Bundle Up! Recognizing the Signs of Frostbite

Wednesday, December 14, 2016 10:09 AM

Blustery winds, snow banks and icy paths don’t always make for pleasant trips outdoors to run errands, participate in winter sports or shovel. And, although there isn’t anything we can do to change the outdoor temperatures, we can be sure to dress appropriately when outside to avoid getting too cold or suffering from frostbite.
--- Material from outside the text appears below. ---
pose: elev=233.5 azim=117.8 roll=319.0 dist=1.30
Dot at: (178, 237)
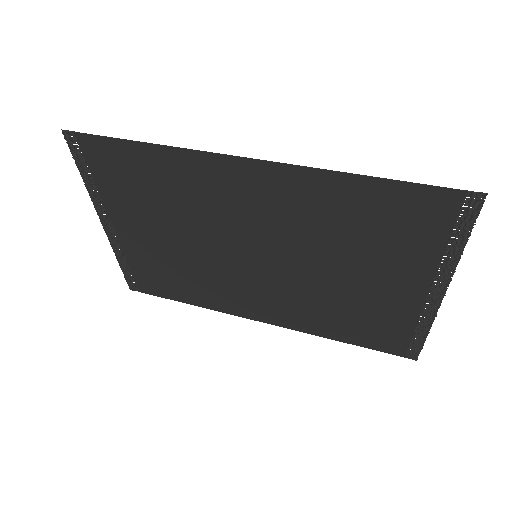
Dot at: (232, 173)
Ernest Wang, MD, Emergency Department physician at NorthShore, tells us how to stay warm in the frigid outdoors and how to recognize the signs of frostbite if you've been outside too long:

  • Cover your head and ears by wearing a hat. You lose a lot of your body’s heat from your head, so wearing a hat will help keep you warm and comfortable.
  • Dress in layers. Wearing layers will allow you to change and remove clothes if necessary. On particularly cold days you may want to consider wearing long underwear. Don’t forget to put on gloves or mittens.
  • Know the signs of frostbite:
    • Pain – stinging, burning, throbbing or aching
    • Numbness
    • Discoloration of the skin—often appears gray, white or yellow
    • Blistering of the skin
  • Limit the amount of time you’ll be outside on very cold days. If you are starting to get very cold, go indoors and warm up. If your face, hands or feet start feeling numb it may be a sign that you’ve been outside too long.
  • If you think you have frostbite, the first thing to do is go inside to warm environment. Allow the affected areas (usually fingers, toes, face, nose, ears) to warm up. If they don't warm up right away – in about 30-60 minutes – call your doctor or go to the emergency department if it is severe. 
  • Frostbite can set in at varying times, depending on the temperature- the colder it is, the faster it can set in. If the weather service puts out an advisory alert, then you should take extra caution and keep yourself covered.

Dr. Wang’s take home message is to stay bundle up and do not re-expose the affected areas the cold!

How do you stay warm when temperatures take a dive?